= 1941 Edinburgh Central by-election =

UK parliamentary by-election

The 1941 Edinburgh Central by-election was a parliamentary by-election held on 11 December 1941 for the British House of Commons constituency of Edinburgh Central in Scotland.

The seat had become vacant when the Conservative Member of Parliament (MP) James Guy had resigned from the House of Commons due to ill-health on 24 November 1941, by the procedural device of accepting the post of Steward of the Manor of Northstead. Guy had held the seat since the 1931 general election.

== Candidates ==

The Unionist Party selected as its candidate the 45-year-old Frank Watt.

The parties in the war-time Coalition Government had agreed not to contest vacancies in seats held by other coalition parties, but other by-elections had been contested by independent candidates or those from minor parties. In this case, the Independent Labour Party (ILP) fielded a candidate, Thomas Taylor, who had previously contested the Glasgow Govan seat at the 1935 general election.

Input data:
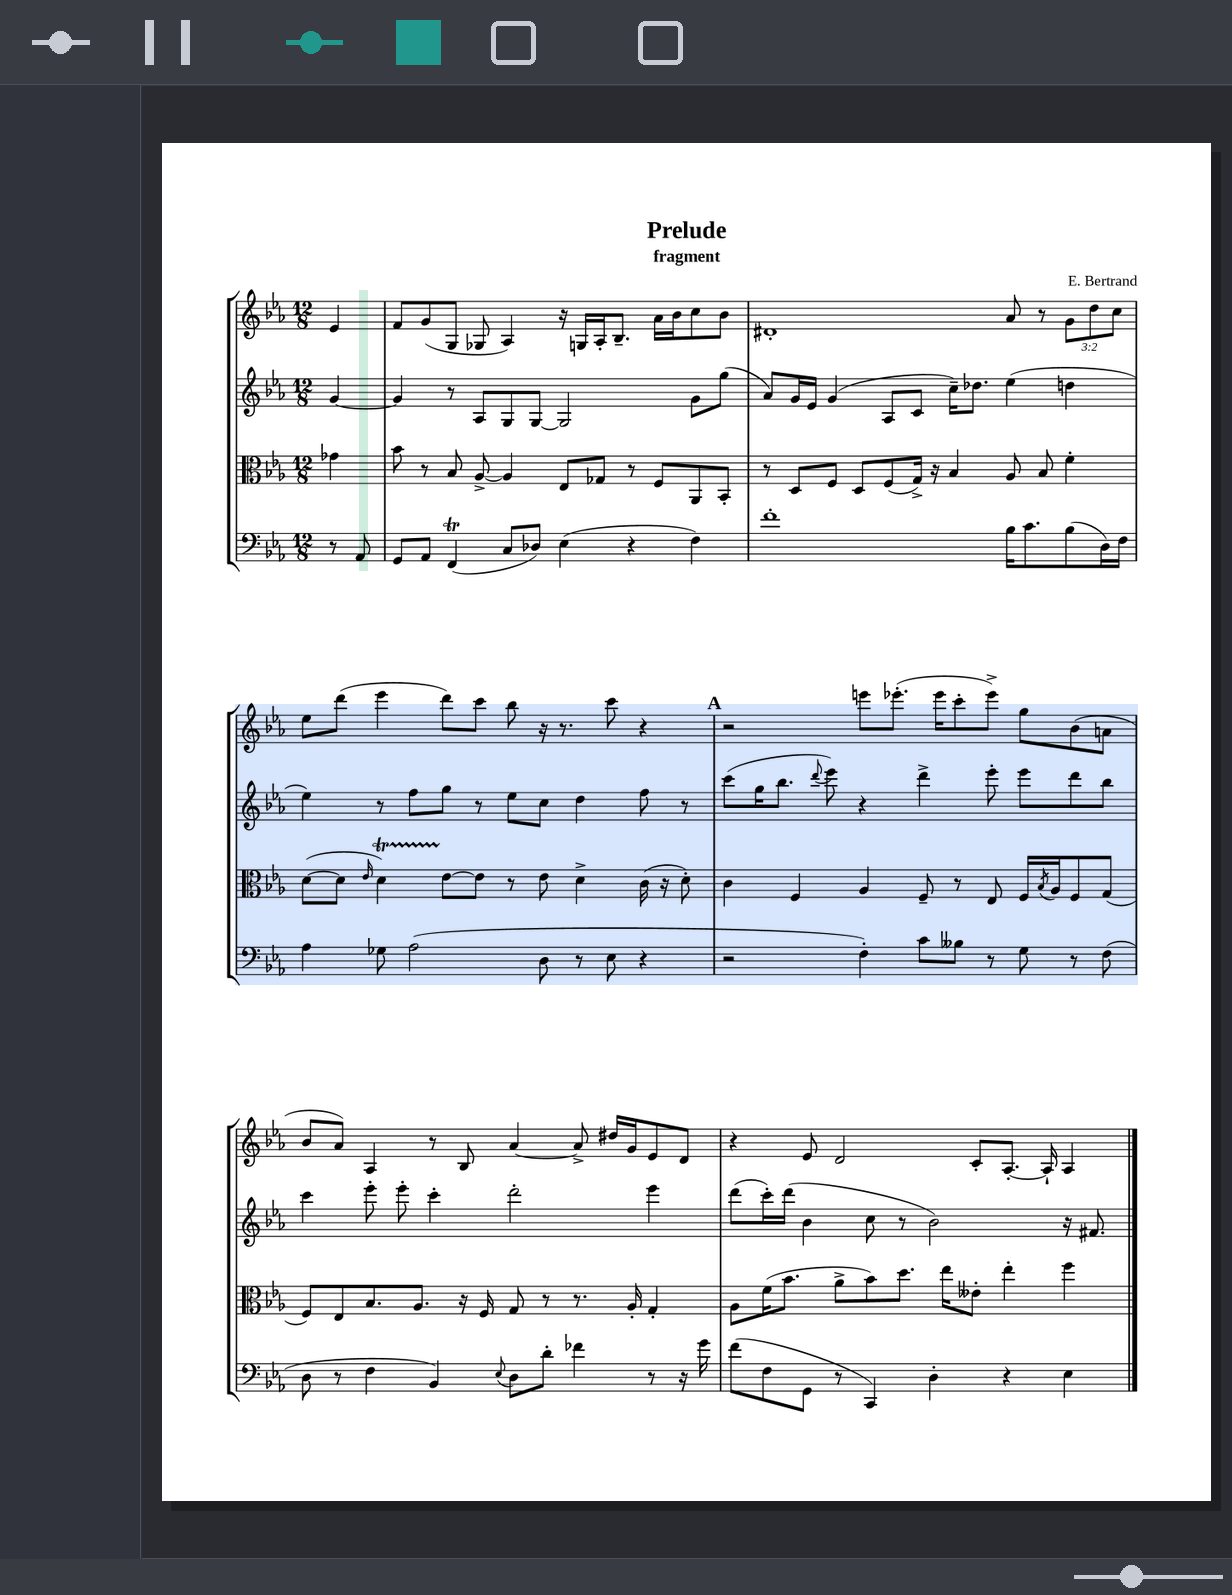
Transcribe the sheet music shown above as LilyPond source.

\header { title = "Prelude" composer = "E. Bertrand" subtitle = "fragment" }
<<
\new StaffGroup <<
\new Staff = "s0" {
    \clef treble \key ees \major \numericTimeSignature \time 12/8 \override Staff.TupletNumber.text = #tuplet-number::calc-fraction-text \partial 4
    ees'4 |
    f'8 g'8( g8 ges8 aes4) r16 g16 aes16-. bes8.-- aes'16 bes'16 c''8 bes'8 |
    dis'1-. aes'8 r8 \tuplet 3/2 { g'8 d''8 c''8 } |
    ees''8 d'''8( ees'''4 d'''8) c'''8 bes''8 r16 r8. c'''8 r4 |
    \mark \markup { \bold "A" } r2 e'''8 ees'''8.-.( ees'''16 c'''8-. ees'''8->) g''8 bes'8( a'8 |
    bes'8 aes'8) aes4 r8 bes8 aes'4~ aes'8-> dis''16 g'16 ees'8 d'8 |
    r4 ees'8 d'2 c'8-. aes8.~-. aes16-! aes4 \bar "|." |
}
\new Staff = "s1" {
    \clef treble \key ees \major \numericTimeSignature \time 12/8 \partial 4
    g'4~ |
    g'4 r8 aes8 g8 g8~ g2 g'8 g''8( |
    aes'8) g'16 ees'16 g'4( aes8 c'8 c''16--) des''8. ees''4( d''4 |
    ees''4) r8 f''8 g''8 r8 ees''8 c''8 d''4 f''8 r8 |
    \mark \markup { \bold "A" } c'''8( g''16 bes''8. \appoggiatura { d'''8 } ees'''8) r4 d'''4-> ees'''8-. ees'''8 d'''8 bes''8 |
    c'''4 ees'''8-. ees'''8-. c'''4-. d'''2-. ees'''4 |
    d'''8( c'''16-.) d'''16( bes'4 c''8 r8 bes'2) r16 fis'8. \bar "|." |
}
\new Staff = "s2" {
    \clef alto \key ees \major \numericTimeSignature \time 12/8 \partial 4
    ges'4 |
    bes'8 r8 bes8 aes8~-> aes4 ees8 ges8 r8 f8 aes,8 bes,8-. |
    r8 d8 f8 d8 f8( g16->) r16 bes4 aes8 bes8 f'4-. |
    d'8~( d'8 \grace { ees'16 } d'4\startTrillSpan) ees'8~\stopTrillSpan ees'8 r8 ees'8 d'4-> c'16( r16 d'8-.) |
    \mark \markup { \bold "A" } c'4 f4 aes4 f8-- r8 ees8 f16 \acciaccatura { bes8 } aes16 f8 g8( |
    f8) ees8 bes8. aes8. r16 f16 g8 r8 r8. aes16-. g4-. |
    aes8 f'16( bes'8. aes'8-> bes'8) d''8. ees''16 eeses'8-. ees''4-. f''4 \bar "|." |
}
\new Staff = "s3" {
    \clef bass \key ees \major \numericTimeSignature \time 12/8 \partial 4
    r8 aes,8 |
    g,8 aes,8 f,4\trill( c8 des8) ees4( r4 f4) |
    f'1-. bes16 c'8. bes8( d16) f16 |
    aes4 ges8 aes2( d8 r8 ees8 r4 |
    \mark \markup { \bold "A" } r2 f4-.) c'8 beses8 r8 g8 r8 f8( |
    d8 r8 f4 bes,4) \appoggiatura { ees8 } d8 d'8-. fes'4 r8 r16 g'16 |
    f'8( f8 g,8 r8 c,4) d4-. r4 ees4 \bar "|." |
}
>>
>>
\layout { \context { \Score \remove "Bar_number_engraver" } }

Brief 1:
Answer these about the Edinburgh Central by-election text:
(a) On what date was the by-election held?
(b) Which party put forward Thomas Taylor as its candidate?
(c) How old was Frank Watt when the Unionist Party chose him?
Brief 2:
Pick out and copy each line of the listing that contains the string "tuplet". Case counts.

Task solution 1:
(a) 11 December 1941
(b) The Independent Labour Party (ILP)
(c) 45

Task solution 2:
    \clef treble \key ees \major \numericTimeSignature \time 12/8 \override Staff.TupletNumber.text = #tuplet-number::calc-fraction-text \partial 4
    dis'1-. aes'8 r8 \tuplet 3/2 { g'8 d''8 c''8 } |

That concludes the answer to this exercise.